08 October 2008

Greenspan and Bernanke: Did they have a choice?

Much has been said about the lack of an evolved regulatory system to keep up with the evolution in financial markets, namely with investment banks and other non-depository lenders.

From my view as a layman, the biggest threat I see to the economy of the future is one in which the central bank has no effective control, a subject I hope to study further here in London. And I fear that while liberalized financial markets have allowed the United States and other countries to finance debt spending at low rates and encourage economic growth with freely flowing capital, central bankers may be losing the ability to predict and stop a collapse. Now, they are effective only when they mobilize in a reactive, not proactive, response.

For example, former Federal Reserve Chairman Alan Greenspan was forced to cut rates precipitously following September 11, 2001 and the concurrent recession. Greenspan was widely lauded as being an economic mastermind for his stewardship of the dot-com economy and the response to 9/11.
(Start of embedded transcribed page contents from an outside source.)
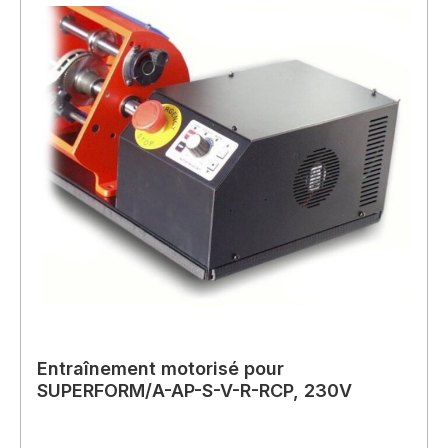
Entraînement motorisé pour
SUPERFORM/A-AP-S-V-R-RCP, 230V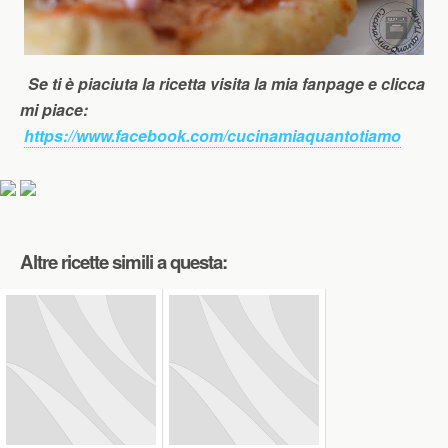
Se ti è piaciuta la ricetta visita la mia fanpage e clicca
mi piace:
https://www.facebook.com/cucinamiaquantotiamo
Altre ricette simili a questa: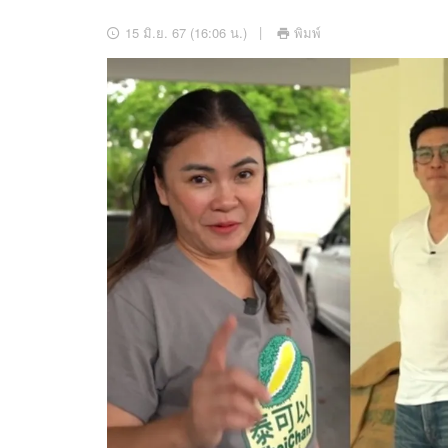
อัปเดตจีน
15 มิ.ย. 67 (16:06 น.)
พิมพ์
เช็กข่าวชัวร์
ติดตามสนุกโซเชี
ดาวน์โหลดสนุกแอปฟรี
สงวนลิขสิทธิ์ ©
2569
บริษัท อิมเมจ ฟิวเจอร์ (ประเทศไทย) จำกัด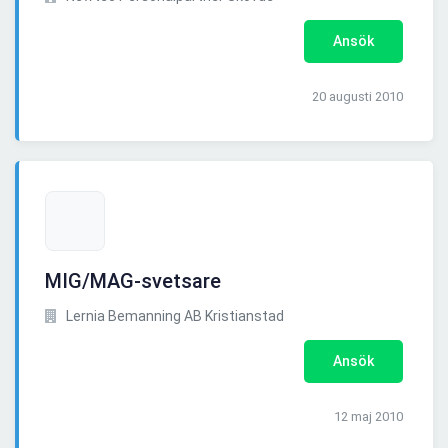
Ansök
20 augusti 2010
MIG/MAG-svetsare
Lernia Bemanning AB Kristianstad
Ansök
12 maj 2010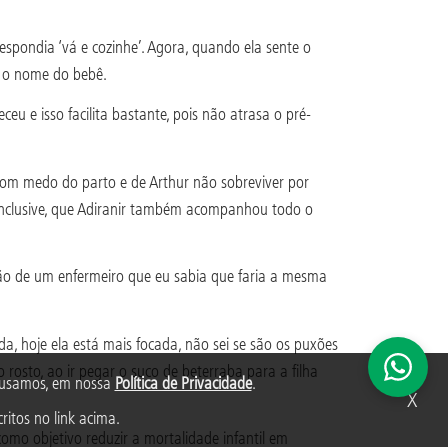
espondia ‘vá e cozinhe’. Agora, quando ela sente o
ar o nome do bebê.
e isso facilita bastante, pois não atrasa o pré-
com medo do parto e de Arthur não sobreviver por
 inclusive, que Adiranir também acompanhou todo o
mão de um enfermeiro que eu sabia que faria a mesma
a, hoje ela está mais focada, não sei se são os puxões
 rosto, ao ir pegar o suco de beterraba para a filha
s usamos, em nossa
Política de Privacidade
.
X
ritos no link acima.
mo objetivo reduzir a mortalidade infantil em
But it's now clear that his successor, Ben Bernanke, is dealing with the lagged impact of Greenspan's policies of loose credit in the waning years of Greenspan's term. Historically low interest rates contributed to the housing bubble that, in case you missed it, is blowing up.

To Greenspan's credit, he frequently criticized President Bush's deficit spending, the cause of the expansion of the United States' national debt and widening current account shortfall (and thus reliance on debt to sustain economic growth). But I don't think it is fair to blame Bernanke for the current crisis. He is simply dealing with the lagging effects of his predecessor's policies.

The key is -- did either Greenspan or Bernanke have a choice to make the interest rate decisions they made? Greenspan had no choice but to loosen credit after 9/11, and also to finance a growing debt that was rooted in a reckless fiscal policy. Bernanke has experienced much of the same; he has no choice but to offer this or that bailout, or extend credit to banks or companies, even if their executives still indulge in California resort retreats, to keep the system solvent. And now we have a power-in-waiting in China, which holds half a trillion dollars in American debt. What options do central bankers have? Are they merely guiding a system that is already on auto-pilot and out of their control?